Quote from: Mookalafalas on May 25, 2018, 05:20:39 AM
[...] Apparently some of the other disks are contemporary music written for her.

That was one vibe of the epoch;  it was both the nascence of an awareness that music of Bach and before was not . . . native to the Big Romantic performance practice, and a practical sense that the inventory of of music was perforce limited (I do not think they anticipated the voracious appetite, in our day, for any and every scrap by any and every contemporary of the Greats  8) )

So there was something of a camaraderie between the Ancient Music Revivalists and contemporary composers (e.g., Carter's Double Concerto for Harpsichord, Piano & Two Chamber Orchestras).

One reason I think you need not be leery is, execution of the new music was purely elective on the part of the performers;  that is, they probably believed in the work.
Karl Henning, Ph.D.
Composer & Clarinetist
Boston MA
http://www.karlhenning.com/
[Matisse] was interested neither in fending off opposition,
nor in competing for the favor of wayward friends.
His only competition was with himself. — Françoise Gilot

Baron Scarpia

Quote from: k a rl h e nn i ng on May 25, 2018, 05:23:47 AM
Parenthetically . . . The Beatles famously did not credit guest musicians who executed Geo. Martin's various additions (granted, it was no worse than the then industry practice) . . . over the years, I have at times wondered just who played recorder on "Fool on the Hill."

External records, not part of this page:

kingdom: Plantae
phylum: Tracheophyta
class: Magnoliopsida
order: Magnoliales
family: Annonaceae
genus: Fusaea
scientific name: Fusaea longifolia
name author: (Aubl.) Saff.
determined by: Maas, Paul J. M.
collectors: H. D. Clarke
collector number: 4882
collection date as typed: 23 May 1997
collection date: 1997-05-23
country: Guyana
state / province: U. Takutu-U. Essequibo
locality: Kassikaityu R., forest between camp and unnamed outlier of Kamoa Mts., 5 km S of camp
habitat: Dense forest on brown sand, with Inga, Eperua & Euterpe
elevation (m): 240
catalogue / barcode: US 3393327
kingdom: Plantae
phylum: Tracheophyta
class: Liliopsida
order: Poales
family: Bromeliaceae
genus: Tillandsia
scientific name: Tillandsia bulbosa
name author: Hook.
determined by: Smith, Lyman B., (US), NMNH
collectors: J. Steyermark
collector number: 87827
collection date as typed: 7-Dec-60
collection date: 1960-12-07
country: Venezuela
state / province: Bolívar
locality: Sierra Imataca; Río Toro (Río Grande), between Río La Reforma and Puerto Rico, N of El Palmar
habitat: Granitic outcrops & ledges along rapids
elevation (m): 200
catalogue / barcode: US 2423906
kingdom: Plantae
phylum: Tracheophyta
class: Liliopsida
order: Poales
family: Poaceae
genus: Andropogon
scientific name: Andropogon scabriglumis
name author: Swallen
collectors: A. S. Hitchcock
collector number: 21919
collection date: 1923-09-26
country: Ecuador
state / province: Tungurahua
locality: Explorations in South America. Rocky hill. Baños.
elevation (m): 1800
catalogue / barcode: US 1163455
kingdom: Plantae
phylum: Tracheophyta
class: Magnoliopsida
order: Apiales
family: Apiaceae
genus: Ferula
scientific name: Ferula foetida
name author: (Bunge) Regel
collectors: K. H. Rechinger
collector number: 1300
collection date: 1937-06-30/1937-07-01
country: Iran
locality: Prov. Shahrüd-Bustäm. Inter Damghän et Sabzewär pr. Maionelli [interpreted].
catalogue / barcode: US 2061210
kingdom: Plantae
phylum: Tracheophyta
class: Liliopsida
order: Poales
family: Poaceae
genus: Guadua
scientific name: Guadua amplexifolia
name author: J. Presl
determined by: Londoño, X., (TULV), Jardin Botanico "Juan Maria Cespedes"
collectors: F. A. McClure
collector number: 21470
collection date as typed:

My understanding is that they were mainly LSO members who were in and out of Abbey Roads for the latest recording project with Boult, etc.

North Star

From German Amazon

[asin]B000H3095G[/asin]
[asin]B07B6FP2QN[/asin]
[asin]B000GI34CW[/asin]
"Everything has beauty, but not everyone sees it." - Confucius

My photographs on Flickr

aligreto

Mozart: Arias for Aloysia Weber [Bruggen]



aligreto

Quote from: Mookalafalas on May 25, 2018, 02:28:41 AM
Saw this on sale, and pounced.  Never heard a thing by her, but praying she is like Franz Bruggen's sister...
For $25, figured it's worth the risk.

[asin]B079VRTWJS[/asin]

Not much risk there I think. Enjoy the music and music making.

Karl Henning

Quote from: Baron Scarpia on May 25, 2018, 07:47:41 AM
My understanding is that they were mainly LSO members who were in and out of Abbey Roads for the latest recording project with Boult, etc.

So, staff, in a sense;  perfectly sound.
Karl Henning, Ph.D.
Composer & Clarinetist
Boston MA
http://www.karlhenning.com/
[Matisse] was interested neither in fending off opposition,
nor in competing for the favor of wayward friends.
His only competition was with himself. — Françoise Gilot

Baron Scarpia

#21019
Quote from: k a rl h e nn i ng on May 25, 2018, 09:01:37 AM
So, staff, in a sense;  perfectly sound.

One performer who stands out is David Mason, who played the trumpet solo on Penny Lane (and who also played in the premier of Vaughan Williams Symphony No 9). Apparently McCartney got the idea after seeing Mason on the BBC playing Brandenburg Concerto No 2 with the English Chamber Orchestra.